- Request A: List every line in the rows below that contains the string "module". Case counts.

- Page text:
☆ ☆ ☆
Given the very substantial hurdles in developing valid and workable measures of energy sustainability, how might one proceed? What are the first steps, the highest priorities for improving capacities for measurement? One way is to consider variables and issues where progress might be made relatively quickly. Another is to confront fundamental issues for observation and measurement and seek to address them.
First steps might include focusing on a limited number of variables, finding ways to work with those variables while the ability to operationalize them quantitatively is improved, and testing them by applying them to a number of salient issues.
Energy Sustainability Variables That Should Be Included
Considering the discussion of dimensions above, it appears that a measure of energy sustainability should include treatment of at least three broad factors: (a) available energy resource flows at an acceptable price, relative to growing energy service needs over an extended time span, (b) social acceptability, based on a democratic consensus, of those flows and their environmental and social implications, and (c) effective infrastructures for service delivery and problem-solving.
The first dimension is clearly the starting point, most likely related to a range of alternative scenarios regarding mixes of energy sources, for each of which the second two dimensions can be addressed. Attention to the three variables may need to be iterative, since questions arise about such assumptions. For example, about prices associated with different resource/technology options and whether options which appear not to be socially acceptable or to be beyond infrastructure capacities should be included in a listing of available energy sources.
☆ ☆ ☆
- Raw data:
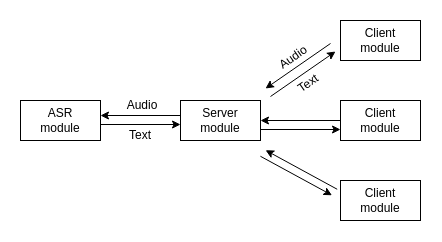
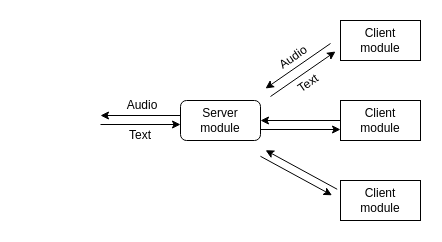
  <mxCell id="0" />
  <mxCell id="1" parent="0" />
- <mxCell id="2" value="ASR&lt;br&gt;module" style="rounded=0;whiteSpace=wrap;html=1;" vertex="1" parent="1"><mxGeometry x="20" y="100" width="80" height="40" as="geometry" /></mxCell>
- <mxCell id="3" value="Server&lt;br&gt;module" style="rounded=0;whiteSpace=wrap;html=1;" vertex="1" parent="1"><mxGeometry x="180" y="100" width="80" height="40" as="geometry" /></mxCell>
+ <mxCell id="3" value="Server&lt;br&gt;module" style="whiteSpace=wrap;html=1;rounded=1;" vertex="1" parent="1"><mxGeometry x="180" y="100" width="80" height="40" as="geometry" /></mxCell>
  <mxCell id="4" value="Client&lt;br&gt;module" style="rounded=0;whiteSpace=wrap;html=1;" vertex="1" parent="1"><mxGeometry x="340" y="20" width="80" height="40" as="geometry" /></mxCell>
  <mxCell id="5" value="Client&lt;br&gt;module" style="rounded=0;whiteSpace=wrap;html=1;" vertex="1" parent="1"><mxGeometry x="340" y="100" width="80" height="40" as="geometry" /></mxCell>
  <mxCell id="6" value="Client&lt;br&gt;module" style="rounded=0;whiteSpace=wrap;html=1;" vertex="1" parent="1"><mxGeometry x="340" y="180" width="80" height="40" as="geometry" /></mxCell>
  <mxCell id="7" value="" style="group;rotation=-35;" vertex="1" connectable="0" parent="1"><mxGeometry x="260" y="50" width="80" height="40" as="geometry" /></mxCell>
  <mxCell id="8" value="Audio" style="text;html=1;strokeColor=none;fillColor=none;align=center;verticalAlign=middle;whiteSpace=wrap;rounded=0;rotation=-35;" vertex="1" parent="7"><mxGeometry x="13" y="2" width="40" height="10" as="geometry" /></mxCell>
  <mxCell id="9" value="Text" style="text;html=1;strokeColor=none;fillColor=none;align=center;verticalAlign=middle;whiteSpace=wrap;rounded=0;rotation=-35;" vertex="1" parent="7"><mxGeometry x="28" y="28" width="40" height="10" as="geometry" /></mxCell>
  <mxCell id="10" value="" style="group;rotation=-35;" vertex="1" connectable="0" parent="7"><mxGeometry y="15" width="80" height="9" as="geometry" /></mxCell>
  <mxCell id="11" value="" style="endArrow=classic;html=1;rounded=0;" edge="1" parent="10"><mxGeometry width="50" height="50" relative="1" as="geometry"><mxPoint x="70" y="-22" as="sourcePoint" /><mxPoint x="5" y="23" as="targetPoint" /></mxGeometry></mxCell>
  <mxCell id="12" value="" style="endArrow=classic;html=1;rounded=0;entryX=0;entryY=0.75;entryDx=0;entryDy=0;" edge="1" parent="10"><mxGeometry width="50" height="50" relative="1" as="geometry"><mxPoint x="10" y="31" as="sourcePoint" /><mxPoint x="75" y="-14" as="targetPoint" /></mxGeometry></mxCell>
  <mxCell id="13" value="Audio" style="text;html=1;strokeColor=none;fillColor=none;align=center;verticalAlign=middle;whiteSpace=wrap;rounded=0;" vertex="1" parent="1"><mxGeometry x="122" y="100" width="40" height="10" as="geometry" /></mxCell>
  <mxCell id="14" value="Text" style="text;html=1;strokeColor=none;fillColor=none;align=center;verticalAlign=middle;whiteSpace=wrap;rounded=0;" vertex="1" parent="1"><mxGeometry x="120" y="130" width="40" height="10" as="geometry" /></mxCell>
  <mxCell id="15" value="" style="group" vertex="1" connectable="0" parent="1"><mxGeometry x="100" y="115" width="80" height="9" as="geometry" /></mxCell>
  <mxCell id="16" value="" style="endArrow=classic;html=1;rounded=0;" edge="1" parent="15"><mxGeometry width="50" height="50" relative="1" as="geometry"><mxPoint x="80" as="sourcePoint" /><mxPoint as="targetPoint" /></mxGeometry></mxCell>
  <mxCell id="17" value="" style="endArrow=classic;html=1;rounded=0;entryX=0;entryY=0.75;entryDx=0;entryDy=0;" edge="1" parent="15"><mxGeometry width="50" height="50" relative="1" as="geometry"><mxPoint y="9" as="sourcePoint" /><mxPoint x="80" y="9" as="targetPoint" /></mxGeometry></mxCell>
  <mxCell id="18" value="" style="group" vertex="1" connectable="0" parent="1"><mxGeometry x="260" y="120" width="80" height="9" as="geometry" /></mxCell>
  <mxCell id="19" value="" style="endArrow=classic;html=1;rounded=0;" edge="1" parent="18"><mxGeometry width="50" height="50" relative="1" as="geometry"><mxPoint x="80" as="sourcePoint" /><mxPoint as="targetPoint" /></mxGeometry></mxCell>
  <mxCell id="20" value="" style="endArrow=classic;html=1;rounded=0;entryX=0;entryY=0.75;entryDx=0;entryDy=0;" edge="1" parent="18"><mxGeometry width="50" height="50" relative="1" as="geometry"><mxPoint y="9" as="sourcePoint" /><mxPoint x="80" y="9" as="targetPoint" /></mxGeometry></mxCell>
  <mxCell id="21" value="" style="group;rotation=30;" vertex="1" connectable="0" parent="1"><mxGeometry x="256.8" y="168.75" width="83" height="9" as="geometry" /></mxCell>
  <mxCell id="22" value="" style="endArrow=classic;html=1;rounded=0;" edge="1" parent="21"><mxGeometry width="50" height="50" relative="1" as="geometry"><mxPoint x="79.888" y="20" as="sourcePoint" /><mxPoint x="8.3" y="-19" as="targetPoint" /></mxGeometry></mxCell>
  <mxCell id="23" value="" style="endArrow=classic;html=1;rounded=0;entryX=0;entryY=0.75;entryDx=0;entryDy=0;" edge="1" parent="21"><mxGeometry width="50" height="50" relative="1" as="geometry"><mxPoint x="3.113" y="-13" as="sourcePoint" /><mxPoint x="74.7" y="26" as="targetPoint" /></mxGeometry></mxCell>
☆ ☆ ☆
- Request B: In the passage on energy sustainability, which of the three broad factors is described as the starting point?

- Worked answer A:
- <mxCell id="2" value="ASR&lt;br&gt;module" style="rounded=0;whiteSpace=wrap;html=1;" vertex="1" parent="1"><mxGeometry x="20" y="100" width="80" height="40" as="geometry" /></mxCell>
- <mxCell id="3" value="Server&lt;br&gt;module" style="rounded=0;whiteSpace=wrap;html=1;" vertex="1" parent="1"><mxGeometry x="180" y="100" width="80" height="40" as="geometry" /></mxCell>
+ <mxCell id="3" value="Server&lt;br&gt;module" style="whiteSpace=wrap;html=1;rounded=1;" vertex="1" parent="1"><mxGeometry x="180" y="100" width="80" height="40" as="geometry" /></mxCell>
  <mxCell id="4" value="Client&lt;br&gt;module" style="rounded=0;whiteSpace=wrap;html=1;" vertex="1" parent="1"><mxGeometry x="340" y="20" width="80" height="40" as="geometry" /></mxCell>
  <mxCell id="5" value="Client&lt;br&gt;module" style="rounded=0;whiteSpace=wrap;html=1;" vertex="1" parent="1"><mxGeometry x="340" y="100" width="80" height="40" as="geometry" /></mxCell>
  <mxCell id="6" value="Client&lt;br&gt;module" style="rounded=0;whiteSpace=wrap;html=1;" vertex="1" parent="1"><mxGeometry x="340" y="180" width="80" height="40" as="geometry" /></mxCell>

- Worked answer B: The first factor, available energy resource flows at an acceptable price relative to growing energy service needs over an extended time span, is the starting point.